I'm not quite sure where this one's going but I'm sure that we'll get there. Pah! Come on! You should be used to this by now. I'm often not sure of where I'm coming from or going to, but we make it work somehow. Now, I feel compelled to tell you what it is I mean by making it work somehow. Life is a tricky messy thing, but it all works out in the end. There'll be a conclusion. There's always a conclusion. Even if the conclusion isn't what you hoped it might be, take some comfort in the fact that things do in fact conclude, always.
Back when I was love struck with love lost, I started writing something...
Every now and then we get with people that aren't the forever people. That means that you won't be together forever and ever, and that one day, your feelings of profound selfless love will turn into feelings of I love you but I'd sooner see you headless. Yes! Such is life. Nothing lasts forever. The loving somborri of today is the emotional terrorist of tomorrow, and the emotional terrorist of tomorrow is the, I swear it was the devil that possessed me to consider of next tomorrow. Like I said before, such is life. Shit happens. Everything ends, and nothing is good in the world. Yes I'm bitter. No, I don't care. Anyway, because my heart has been the victim of much sufferhead and torture...

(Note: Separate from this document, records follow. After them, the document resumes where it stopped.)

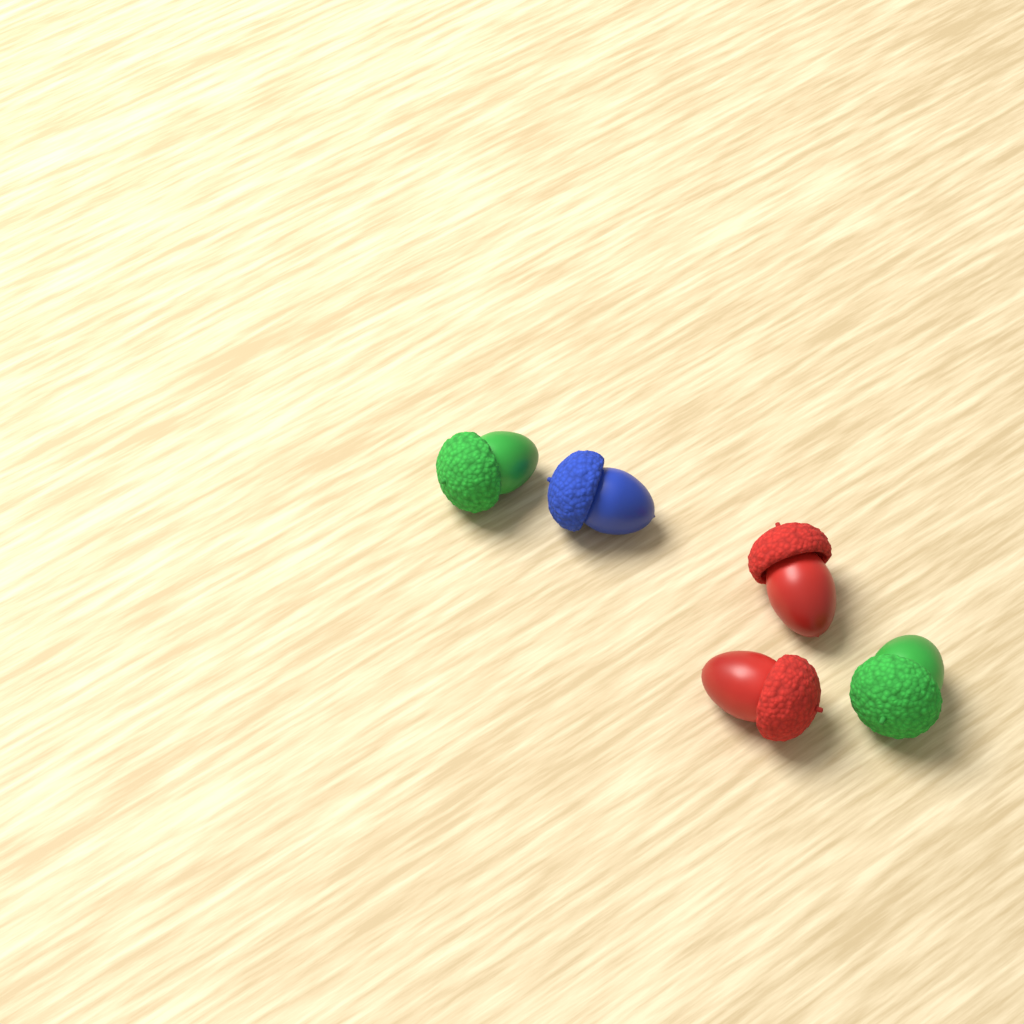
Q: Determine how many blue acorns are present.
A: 1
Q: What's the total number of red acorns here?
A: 2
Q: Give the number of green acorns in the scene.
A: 2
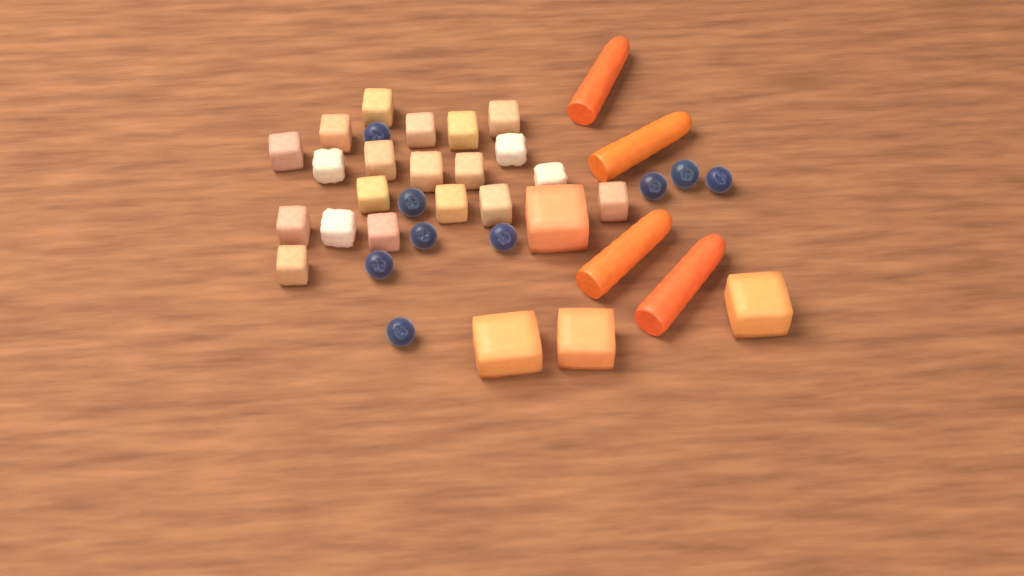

Naturally I didn't finish it. Why on earth would I want to finish a thing like that? It's vaguely amusing but, I think I'm done with that. There are so any tales I could tell of
Thank heaven! I couldn't bear it. So I cast it aside like a burnt out cigarette and returned to business as usual. But, lately I've been thinking about the forever people and who they might be and that's when pack came up. The forever people are pack: your ride or dies, your ever dependables, the people that show up for you when all's said and done and the people that you show up for too. They're the people that don't understand you and are somehow fine with it. We're people. We're not always supposed to be understood you know? So now, more so than ever, I'm focusing on the way of the pack.
It is pack to run off on your own for a while on some adventure or the other. Pack won't judge, they'll let you go.
It is pack to not always be pack. Packs are living breathing coteries. You may leave one and find another, but you'll always remember that for a time you were brothers in battle.
Pack remembers the best of pack. Always. And even if there are hard times, pack remembers how those hard times led to something better.
Pack bleeds for pack.
In other news, I'm contemplating writing less about me. Or writing about me as I did 3 years ago. All of the good, none of the bad. Life affirming, never wallowing.